Executive director Matt Neufeld explains operations at the Boys and Girls Club in Williams Lake during a seeing is believing tour organized by the United Way for community funders.

Executive director Matt Neufeld explains operations at the Boys and Girls Club in Williams Lake during a seeing is believing tour organized by the United Way for community funders.

United Way offers a look at local programs

Recently locals toured some of the non-profit organizations that benefit from the Williams Lake Community Fund.

Locals hopped on a Gibraltar Mine bus earlier this month and toured some of the non-profit organizations that benefit from the Williams Lake Community Fund.

Melissa Newberry, United Way Community Associate for the Cariboo, organized the “Seeing is Believing” tours to offer donors, volunteers and community members an opportunity to see first-hand where United Way’s money goes to work in the community.

“Participants are able to visit community agencies and hear directly from agency staff and clients about the difference United Way and community partners can make in the lives of individuals in our community,” Newberry said.

On Nov. 14, during a tour of the Boys and Girls Club, executive director Matt Neufeld showed about a dozen people the centre.

“We promote youth-initiated recreation and serve dinner around 6 p.m. Monday to Friday,” Neufeld said, adding the kids help make meals and around 500 meals are served each month. The centre sees on average 15 to 30 kids a day.

There are two transition school programs — one geared to elementary and one for secondary.

“It’s for students trying to get back into alternative programs like Skyline or Grow,” Neufeld said.

The centre runs an after-school program out of GROW at Marie Sharpe elementary school from 3 to 5:30 p.m. for seven to 12 year olds.

“Here we are strictly for youth, ages 13 to 18,” Neufeld said. “It’s open to anyone, but we tend to service more at-risk youth here.”

A Keystone youth leadership program runs once a week, and year round the centre offers its Glass Slipper program to outfit students who cannot afford the purchase items.

“It’s especially busy around grad,” Neufeld said of the Glass Slipper program.

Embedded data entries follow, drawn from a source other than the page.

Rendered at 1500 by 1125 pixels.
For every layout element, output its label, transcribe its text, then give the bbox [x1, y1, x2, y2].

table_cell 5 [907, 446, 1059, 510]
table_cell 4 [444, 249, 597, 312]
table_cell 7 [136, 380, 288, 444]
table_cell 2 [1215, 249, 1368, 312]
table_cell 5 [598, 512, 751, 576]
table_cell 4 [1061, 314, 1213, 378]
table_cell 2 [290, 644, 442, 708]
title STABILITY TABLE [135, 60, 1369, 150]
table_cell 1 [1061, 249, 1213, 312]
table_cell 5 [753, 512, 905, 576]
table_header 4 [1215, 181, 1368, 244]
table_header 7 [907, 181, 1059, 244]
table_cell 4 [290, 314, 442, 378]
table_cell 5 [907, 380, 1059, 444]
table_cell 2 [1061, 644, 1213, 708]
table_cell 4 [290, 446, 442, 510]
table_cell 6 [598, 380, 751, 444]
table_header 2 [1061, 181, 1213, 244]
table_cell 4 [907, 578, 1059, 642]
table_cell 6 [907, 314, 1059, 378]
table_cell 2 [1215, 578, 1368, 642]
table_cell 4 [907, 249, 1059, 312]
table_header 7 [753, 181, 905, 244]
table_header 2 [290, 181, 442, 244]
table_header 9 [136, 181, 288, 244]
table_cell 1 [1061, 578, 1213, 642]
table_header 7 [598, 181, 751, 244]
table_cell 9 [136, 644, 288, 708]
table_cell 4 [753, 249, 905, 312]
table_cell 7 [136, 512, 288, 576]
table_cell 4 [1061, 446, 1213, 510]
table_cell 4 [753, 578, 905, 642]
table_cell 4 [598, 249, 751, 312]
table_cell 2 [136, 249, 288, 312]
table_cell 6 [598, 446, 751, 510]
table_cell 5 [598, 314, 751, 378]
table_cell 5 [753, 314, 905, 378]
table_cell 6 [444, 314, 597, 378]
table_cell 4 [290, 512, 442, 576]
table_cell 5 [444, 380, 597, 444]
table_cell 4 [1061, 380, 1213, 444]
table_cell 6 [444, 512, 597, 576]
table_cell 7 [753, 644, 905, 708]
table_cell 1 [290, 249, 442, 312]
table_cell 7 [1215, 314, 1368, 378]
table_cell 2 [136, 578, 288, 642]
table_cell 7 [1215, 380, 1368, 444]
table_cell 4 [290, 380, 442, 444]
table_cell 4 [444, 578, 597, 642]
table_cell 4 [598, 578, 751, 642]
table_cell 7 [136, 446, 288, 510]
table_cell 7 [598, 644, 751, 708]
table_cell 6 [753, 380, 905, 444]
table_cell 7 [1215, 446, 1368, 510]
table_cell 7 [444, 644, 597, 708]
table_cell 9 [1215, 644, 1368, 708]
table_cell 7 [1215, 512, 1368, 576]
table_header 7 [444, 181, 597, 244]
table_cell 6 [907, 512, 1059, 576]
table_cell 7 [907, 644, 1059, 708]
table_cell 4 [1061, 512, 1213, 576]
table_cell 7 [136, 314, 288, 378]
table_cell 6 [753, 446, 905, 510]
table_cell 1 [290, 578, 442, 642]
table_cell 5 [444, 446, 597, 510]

Through an outreach program, three workers have contact with youth who may not connect with the centre but who need to be referred to other resources in the community.

“It’s a hidden part of our programming that not too many people know about.”

Twenty-four people are on staff, including a harm-reduction worker, front-line workers, program youth centre supervisor, an independent living co-ordinator, and school co-ordinator.

“I think we’re a lot bigger than people realize,” Neufeld said.

Leading the group through the centre, Neufeld showed a shower room and laundry facilities, as well as a bike shop with a place for bike repair.

In summer the centre leads group bike rides, in the winter it’s cross-country skiing and skating.

“We have a van and can transport up to 12 people,” he added.

Newberry arranged for tours on Nov. 6 and Nov. 14. Aside from the Boys and Girls Club, the group visited the Salvation Army, Hospice Society and the Community Garden.

“I hope to give more tours in the new year,” she said.